=== 选文 ===
二叉排序树的c++实现
完整代码和测试在我的github:https://github.com/yqtaowhu

#pragma once
template <typename T>
struct BSTNode
{
    T m_nValue;
    BSTNode *m_pLeft;
    BSTNode *m_pRight;
};
template <typename T>
class BST
{
public:
    BST(T r[],int n);
    void InsertBST(BSTNode<T> *&R, BSTNode<T> *s);//插入数据在BST,R根结点，插入结点s
    BSTNode<T> *Search(BSTNode<T> *r, T key);
    bool DeleteBST(BSTNode<T>*&R, T key);//删除key
    void Delete(BSTNode<T>*&R);
    BSTNode<T> * GetpRoot();
private:
    BSTNode <T> *root;

};
template <typename T>
void BST<T>::InsertBST(BSTNode<T> *&R, BSTNode<T> *s)
{
    if (R == nullptr)
        R = s;//R为空，将s直接插入
    else if (s->m_nValue < R->m_nValue)
        InsertBST(R->m_pLeft, s);//递归向左子树中插入
    else
        InsertBST(R->m_pRight, s);

}
//构造BST的过程即是一个反复插入的过程
template <typename T>
BST<T>::BST(T r[], int n)
{
    root = nullptr;
    for (size_t i = 0; i < n; i++)
=== 条目数据 ===
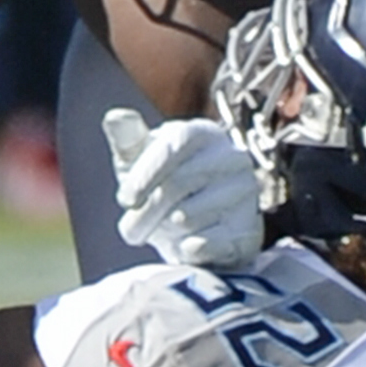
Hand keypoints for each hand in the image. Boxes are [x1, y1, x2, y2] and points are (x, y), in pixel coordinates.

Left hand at [110, 106, 269, 268]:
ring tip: (162, 233)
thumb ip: (128, 141)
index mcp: (205, 134)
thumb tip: (115, 117)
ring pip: (190, 216)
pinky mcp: (249, 231)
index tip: (125, 201)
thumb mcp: (140, 162)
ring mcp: (246, 194)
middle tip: (130, 231)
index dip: (147, 173)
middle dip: (146, 212)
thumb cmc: (162, 187)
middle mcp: (233, 158)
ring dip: (165, 231)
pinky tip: (184, 246)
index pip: (176, 144)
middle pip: (179, 183)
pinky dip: (187, 249)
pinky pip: (208, 244)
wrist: (200, 228)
===
* 任务列表:
**1.** 根据选文，完整代码和测试放在哪里？
**2.** 抄写选文中从“InsertBST(R->m_pLeft”到“r[], int n)”之间的文字，首尾两处都包括在内。
**3.** 请把选文中以“void BST<T>::InsertBST”开头的那段函数定义改写成简短的要点列表，保留其主要内容。
作答时只依据选文。

* 参考答案:
**1.** 放在 GitHub 上：https://github.com/yqtaowhu。

**2.**
InsertBST(R->m_pLeft, s);//递归向左子树中插入
    else
        InsertBST(R->m_pRight, s);

}
//构造BST的过程即是一个反复插入的过程
template <typename T>
BST<T>::BST(T r[], int n)

**3.**
- 若根结点 R 为空，直接把结点 s 赋给 R。
- 否则，若 s 的值小于 R 的值，递归插入 R 的左子树。
- 其余情况递归插入 R 的右子树。